Uma Peça | Um Museu
Painéis de S. Vicente
Obra de enorme importância simbólica na cultura portuguesa e singular “retrato coletivo” na história da pintura europeia.
Uma peça do Museu Nacional de Arte Antiga.
Painéis de S. Vicente
Nuno Gonçalves (ativo 1450 - antes de 1491)
1470-80
Óleo (?) e têmpera sobre madeira de carvalho
Proveniência: Paço de S. Vicente de Fora, Lisboa
Inv. 1361/1366 Pint
Estas seis pinturas atribuídas ao pintor régio de D. Afonso V (1432-1481), Nuno Gonçalves, redescobertas em 1882 no Paço Patriarcal de S. Vicente de Fora e geralmente nomeadas segundo designações propostas em 1909 por José de Figueiredo - painel dos Frades, dos Pescadores, do Infante, do Arcebispo, dos Cavaleiros e da Relíquia -, constituem um conjunto excecional tanto no quadro da arte portuguesa de todos os tempos como no contexto da grande pintura europeia do século XV. A sua apresentação museológica segundo uma estrutura de tipo horizontal, articulada de acordo com a perspetiva dos ladrilhos que definem o pavimento e unificada pelo friso de cabeças ao longo da parte superior da composição, deve corresponder à sequência da disposição primitiva dos painéis, que originalmente estariam integrados no retábulo do Altar de S. Vicente da Sé de Lisboa (c. 1470), tal como as outras duas pinturas expostas nesta sala inscrevendo passos dos martírios de S. Vicente.

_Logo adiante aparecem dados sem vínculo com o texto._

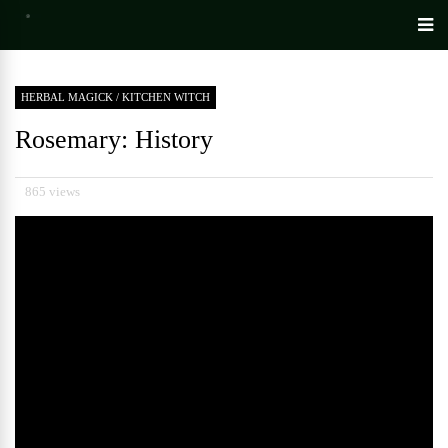
HERBAL MAGICK
/
KITCHEN WITCH
Rosemary: History
865 views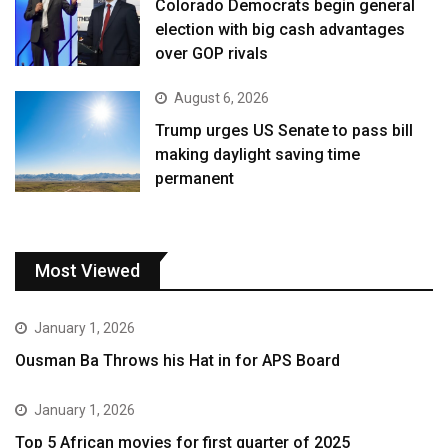
Colorado Democrats begin general
election with big cash advantages
over GOP rivals
August 6, 2026
Trump urges US Senate to pass bill
making daylight saving time
permanent
Most Viewed
January 1, 2026
Ousman Ba Throws his Hat in for APS Board
January 1, 2026
Top 5 African movies for first quarter of 2025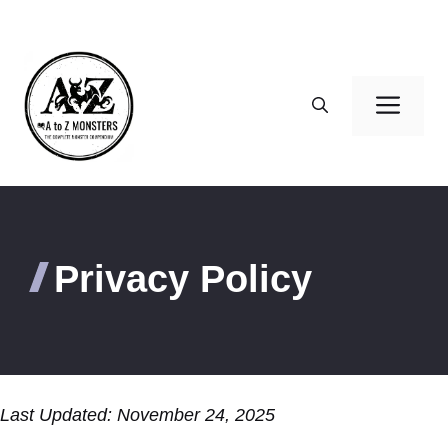
Skip
to
content
Men
Privacy Policy
Last Updated: November 24, 2025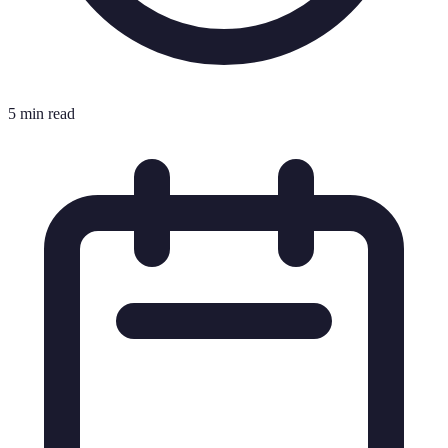
5 min read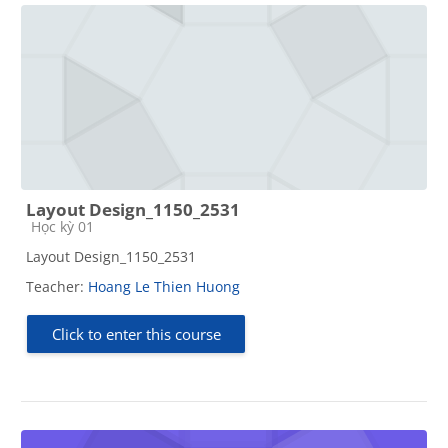
Layout Design_1150_2531
Course category
Học kỳ 01
Layout Design_1150_2531
Teacher:
Hoang Le Thien Huong
Click to enter this course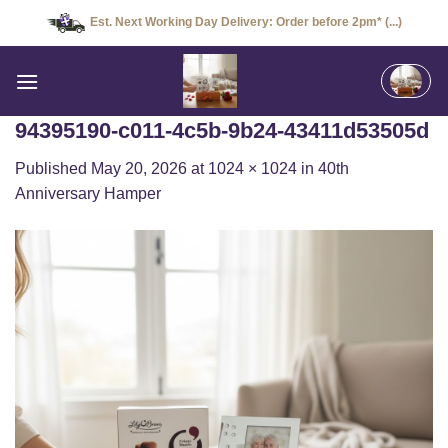
Skip
Est. Next Working Day Delivery: Order before 2pm* (...)
to
content
94395190-c011-4c5b-9b24-43411d53505d
Published
May 20, 2026
at
1024 × 1024
in
40th
Anniversary Hamper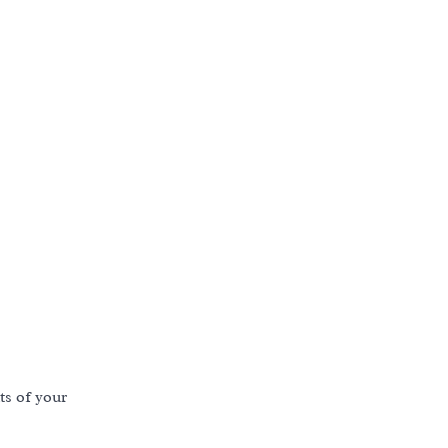
s of your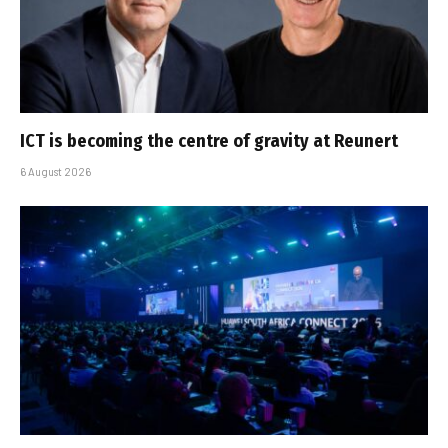
ICT is becoming the centre of gravity at Reunert
6 August 2026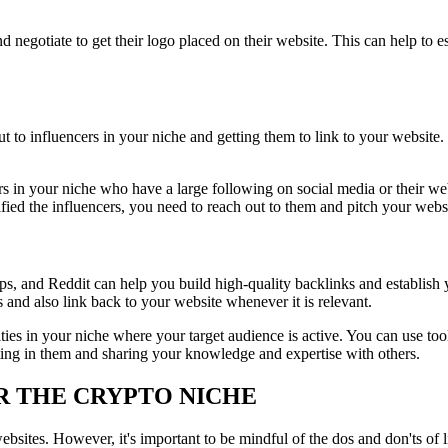
d negotiate to get their logo placed on their website. This can help to es
out to influencers in your niche and getting them to link to your website
cers in your niche who have a large following on social media or their
ied the influencers, you need to reach out to them and pitch your websi
s, and Reddit can help you build high-quality backlinks and establish y
and also link back to your website whenever it is relevant.
ties in your niche where your target audience is active. You can use t
ting in them and sharing your knowledge and expertise with others.
OR THE CRYPTO NICHE
bsites. However, it's important to be mindful of the dos and don'ts of l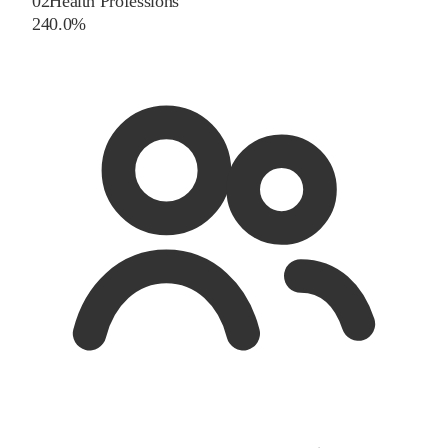
02
Health Professions
2
40.0
%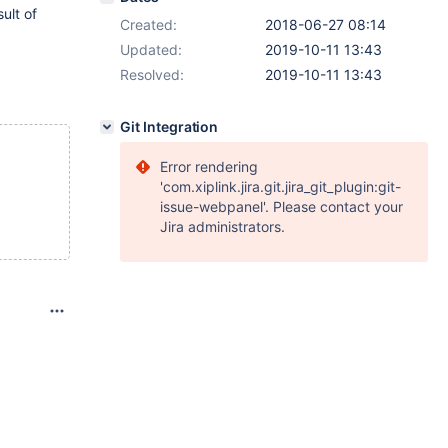
ult of
Created:
2018-06-27 08:14
Updated:
2019-10-11 13:43
Resolved:
2019-10-11 13:43
Git Integration
Error rendering
'com.xiplink.jira.git.jira_git_plugin:git-
issue-webpanel'. Please contact your
Jira administrators.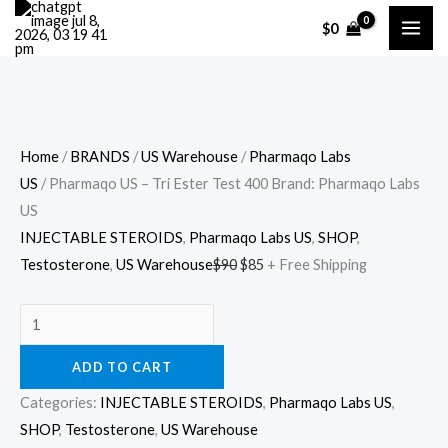
Skip
Cart
Pharmaqo
Original
Current
$
0
Sale!
to
Total:
US
price
price
content
–
was:
is:
Tri
$90.
$85.
Ester
Test
Home
/
BRANDS
/
US Warehouse
/
Pharmaqo Labs
400
US
/ Pharmaqo US – Tri Ester Test 400 Brand: Pharmaqo Labs
Brand:
US
Pharmaqo
INJECTABLE STEROIDS
,
Pharmaqo Labs US
,
SHOP
,
Labs
Testosterone
,
US Warehouse
$
90
$
85
+ Free Shipping
US
quantity
ADD TO CART
Categories:
INJECTABLE STEROIDS
,
Pharmaqo Labs US
,
SHOP
,
Testosterone
,
US Warehouse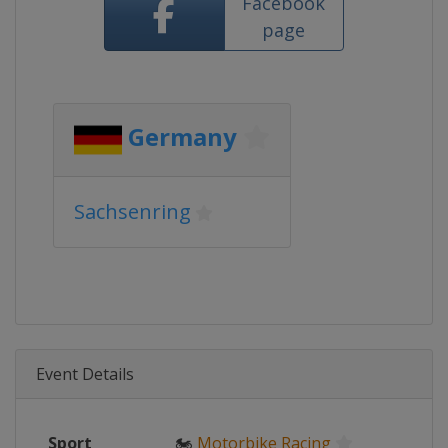
Facebook
page
Germany
Sachsenring
Event Details
Sport
🏍
Motorbike Racing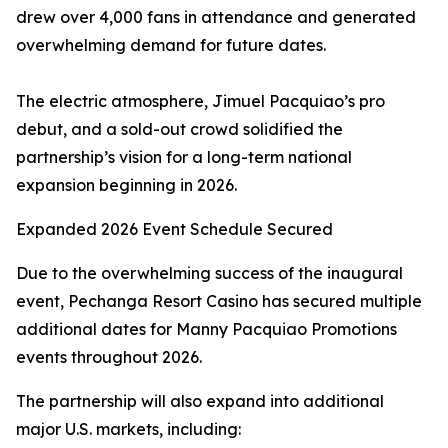
drew over 4,000 fans in attendance and generated
overwhelming demand for future dates.
The electric atmosphere, Jimuel Pacquiao’s pro
debut, and a sold-out crowd solidified the
partnership’s vision for a long-term national
expansion beginning in 2026.
Expanded 2026 Event Schedule Secured
Due to the overwhelming success of the inaugural
event, Pechanga Resort Casino has secured multiple
additional dates for Manny Pacquiao Promotions
events throughout 2026.
The partnership will also expand into additional
major U.S. markets, including: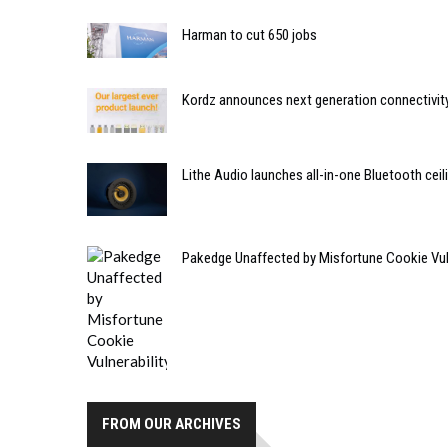
Harman to cut 650 jobs
Kordz announces next generation connectivity
Lithe Audio launches all-in-one Bluetooth cei
Pakedge Unaffected by Misfortune Cookie Vuln
FROM OUR ARCHIVES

Os Painéis apresentam-nos um agrupamento de 58 individualizadas personagens em torno da dupla figuração de S. Vicente, solene e monumental assembleia representativa da Corte e de vários estados da sociedade portuguesa da época, com destaque para a Cavalaria e para a Igreja nas suas diversas hierarquias, em ato de veneração ao patrono e inspirador da expansão militar quatrocentista no Magreb. Tais personagens, em volumes claramente afirmados, tão humaníssima e poderosamente caracterizadas pela concentração expressiva dos rostos e atitudes como pela requintada definição pictórica dos trajes e seus adereços, parecem aliar, nesta encenação cerimonial, a intenção de uma evocação narrativa a uma visão contemplativa. Embora permaneça problemático, na ausência de testemunhos coetâneos à sua criação, o pleno entendimento da intenção e significado da obra, ela deve estar assim associada a uma dupla função, votiva e evocativa, dos triunfos guerreiros da dinastia de Avis no norte de África.
Singular “retrato coletivo” na história da pintura europeia, é uma obra de enorme importância simbólica na cultura portuguesa. Daí os desafios interpretativos que tem suscitado nomeadamente no domínio das identificações iconográficas, exercício mais ou menos imaginativo que tem alimentado uma polémica já secular e até ao momento inconclusiva.